▶ [EXTRACT]
- Opening Delimiter -

Crops to be Eliminated from Revenue Insurance.  RMA proposes to eliminate revenue coverage on corn silage, rapeseed, sunflowers, and Canola.  The bottom line is RMA will not forecast any basis in a revenue insurance contract.  They will only consider crops that are traded on a futures market.  This same principle also eliminates the settlement of wheat contracts based on the Portland cash wheat price in the Pacific Northwest.  One would assume growers could purchase GRIP on their corn silage, but the document is silent on this issue. 

 

Rating Method.  “For the revised Basic Provisions and Crop Provisions, for revenue protection, premium rates are calculated by a rating model incorporating the variability and correlation of yield and price. For yield protection, premium rates are calculated the same as the APH policy” (Federal Register / Vol. 71, No. 135 / Friday, July 14, 2006 / Proposed Rules, p. 40201).

 

This provision simply says RMA will use the RA rating method rather than the CRC rating method.  RMA will assume any historical price yield correlation will apply at the field or optional unit level (sub-farm level) and the correlation will remain unchanged in a world market versus a historical domestic dominated market.  RMA will also continue to use options that are often thinly traded to set the volility measurement.  Apparently there was no consideration in measuring the volility directly from the futures contract. 

 

Does The Basic Combo Policy Provide Yield Protection?  If market prices increase during the life of an APH contract, then in a loss situation APH will NOT provide enough indemnity dollars to replace lost bushes at current market value.  However, growers that are feeding their production or have forward contracted their grain must purchase those bushels at the current higher market price, not at the forecasted price set by RMA at signup.  Under the Combo policy with no endorsements, lost yield measurement triggers the payments based on the forecasted price set by RMA at signup, but if market prices increase then indemnity payment will not replace lost production at current market value. 

 

The APH policy (and the prior name MPCI) do not guarantee yield.  These products guarantee “yield” if and on if the RMA price forecast is correct.  However all marketing plans including buying put options assume growers will have production to offset the forward pricing of the crop.  If production is not assumed then one does not need to be a farmer, because anyone can sell futures or buy put options.  Uninsured farmers with failed crops who have sold futures are in exactly the same financial position as Chicago speculative traders.  Under the Combo policy growers will need to purchase the harvest price option endorsement (HPO) to guarantee production at replacement value not at a forecasted price set at harvest.  

 

Limit on RA-HPO Coverage.  “For the revised Basic Provisions and Crop Provisions, FCIC proposes that the harvest price will not exceed 160 percent of the projected price” (Federal Register / Vol. 71, No. 135 / Friday, July 14, 2006 / Proposed Rules, p. 40201).

- Closing Delimiter -

▶ [SOURCE INFORMATION]

- Opening Delimiter -

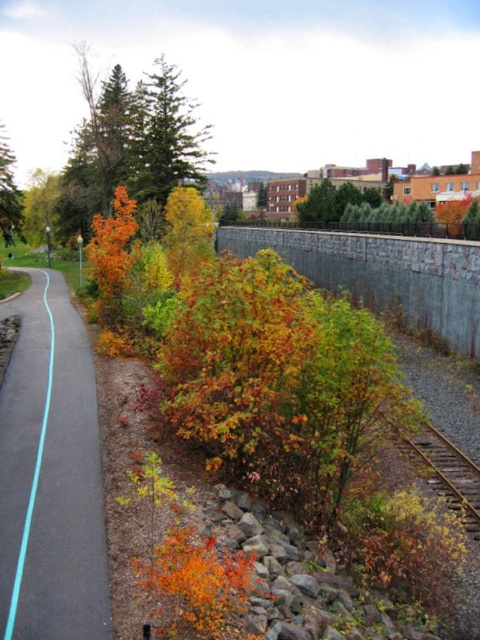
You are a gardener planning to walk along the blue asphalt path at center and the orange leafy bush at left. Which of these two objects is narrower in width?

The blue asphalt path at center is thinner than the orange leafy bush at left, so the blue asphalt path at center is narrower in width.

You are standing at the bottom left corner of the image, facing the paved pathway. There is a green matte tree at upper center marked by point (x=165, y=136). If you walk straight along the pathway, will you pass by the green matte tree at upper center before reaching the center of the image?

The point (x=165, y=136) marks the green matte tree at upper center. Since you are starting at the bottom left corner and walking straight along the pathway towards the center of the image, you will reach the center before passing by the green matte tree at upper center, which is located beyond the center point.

- Closing Delimiter -
- Opening Delimiter -

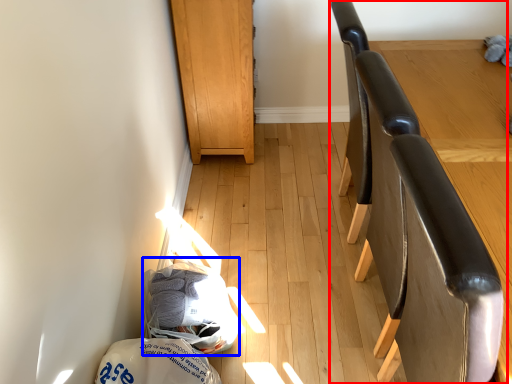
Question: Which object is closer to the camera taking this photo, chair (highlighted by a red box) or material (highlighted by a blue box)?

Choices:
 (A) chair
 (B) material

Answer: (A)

- Closing Delimiter -

▶ [SET OF TASKS]
A) Answer these questions from the crop insurance text:
(i) On which crops does RMA propose to eliminate revenue coverage?
(ii) For yield protection, how are premium rates calculated under the revised provisions?
(iii) What limit does FCIC propose for the harvest price?
B) Reproduce word for word the stretch of the crop insurance text from "Does The Basic" through "production at current market value.".

▶ [RESULTS OF THE EXERCISE]
A)
(i) Corn silage, rapeseed, sunflowers, and Canola.
(ii) The same as under the APH policy.
(iii) It will not exceed 160 percent of the projected price.

B)
Does The Basic Combo Policy Provide Yield Protection?  If market prices increase during the life of an APH contract, then in a loss situation APH will NOT provide enough indemnity dollars to replace lost bushes at current market value.  However, growers that are feeding their production or have forward contracted their grain must purchase those bushels at the current higher market price, not at the forecasted price set by RMA at signup.  Under the Combo policy with no endorsements, lost yield measurement triggers the payments based on the forecasted price set by RMA at signup, but if market prices increase then indemnity payment will not replace lost production at current market value.